No right or wrong answer here. Matter of personal preference. I think you have "enough" liquid cash to paydown the mortgage agressively. Of course I say this because I am current making double payments on my own mortgage and will be totally debt free by August (paid off a 15 year in 5 years). So when I recommend this approach I am probably trying to validate my own decision making. Likewise, I am sure very reasonable minded people will tell you to build up your liquid accounts due to the low interest rates on your debt because that is what they are doing.
 
I say build up the liquid accounts. You should have a very low interest rate on the mortage so I would not be in a hurry to get rid of it. Besides, if you taxable accounts do well, you might very well be able to pay the mortgage off in the not too distant future. Cash is king........;)

+1. Your mortgage at 4% is not a serious problem. Build up lots more money in the taxable accounts so that you have flexibilty if your job goes away or requires a move to someplace you do not want to go. If I was in your situation, which by the way looks very good I would be thinking about paying off the mortage after you have a couple years of flexible assets. You can go hard at paying off the mortgage over the period of 5 to 10 years from now.
 
Hello, Tiger Fan, and welcome to the Early Retirement Forum! Good to see another New Orleanian here. I hope you enjoy posting on the forum. I agree that our recovery has been encouraging lately.

I retired in 2009, and it has been great. :)
 
Gotcha.

Thoughts on putting all money towards mortgage vs. splitting up b/w mortgage and more liquid taxable accounts?

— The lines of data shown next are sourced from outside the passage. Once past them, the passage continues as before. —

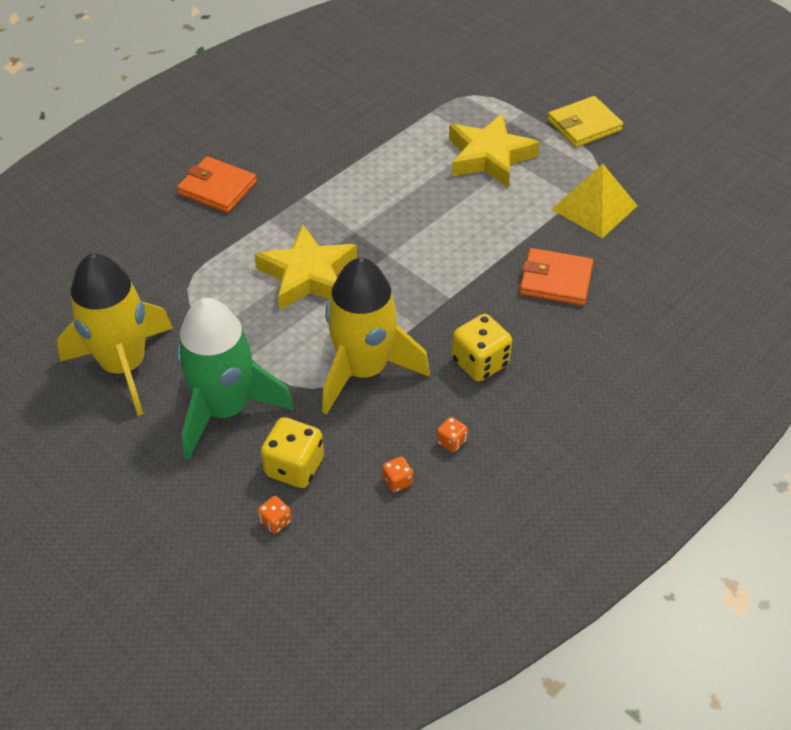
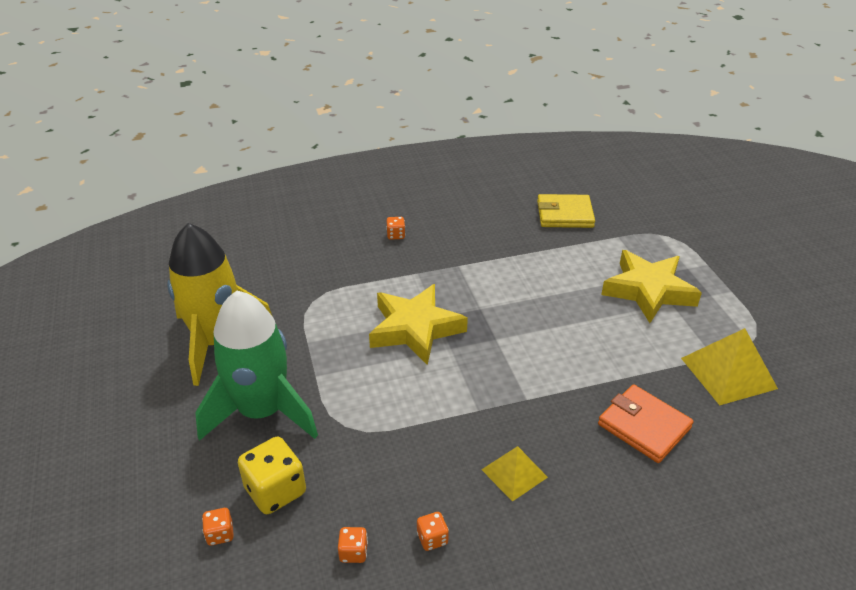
camera: 30 degrees right, 10 degrees down
orange wallet [177,156,257,213] -> orange dice [386,217,405,240]
yellow rocket [322,257,430,415] -> none
yellow dice [452,314,512,382] -> yellow pyramid [481,446,548,502]
yellow wallet [548,96,623,147] -> yellow wallet moved to [537,194,595,228]

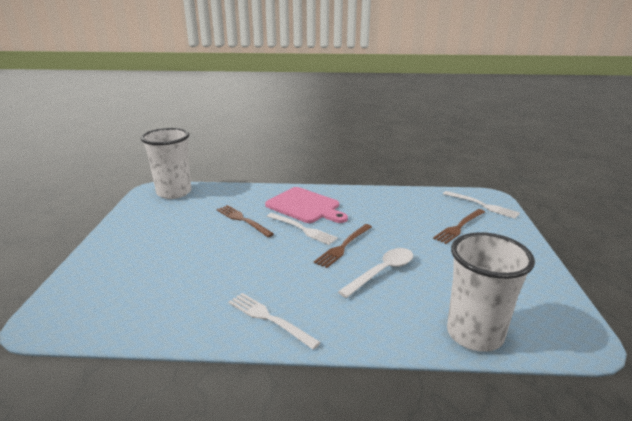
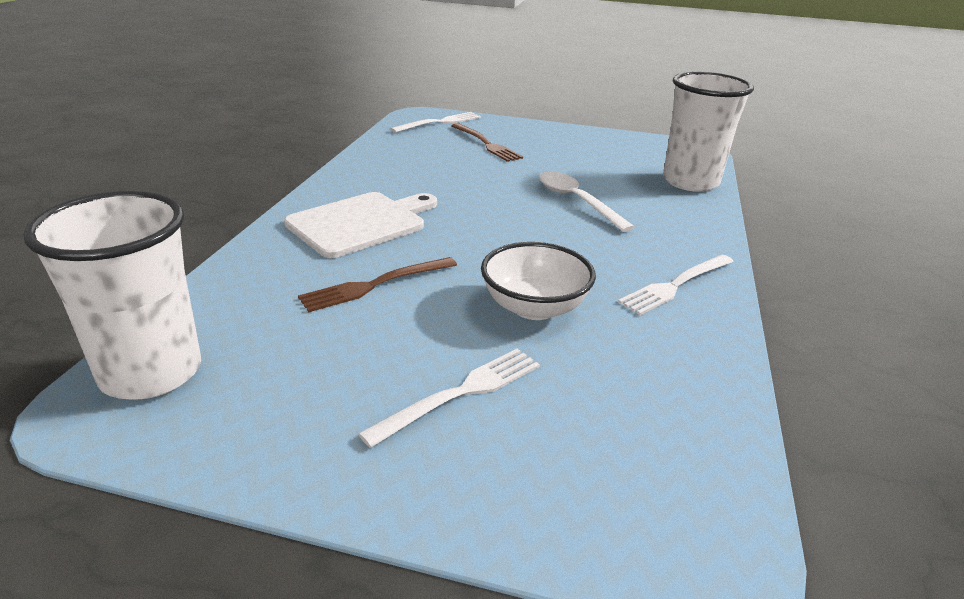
camera: 80 degrees left, 5 degrees up
pink cutting board [265,187,348,223] -> white cutting board [284,192,437,258]
white fork [267,213,338,245] -> white fork moved to [359,349,540,448]
brown fork [314,224,372,268] -> none
none -> white bowl [481,242,596,320]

As skyvue said, it's a matter of personal preference. For years, I paid the minimum required on my mortgage and focused exclusively on building my taxable accounts. I only paid off the mortgage after becoming financially independent. For some people, paying the mortgage as quickly as possible is psychologically rewarding and I do understand that. Nonetheless, I think it is important to maintain a proper amount of liquidity and I find your emergency fund/liquid savings to be a bit light at present.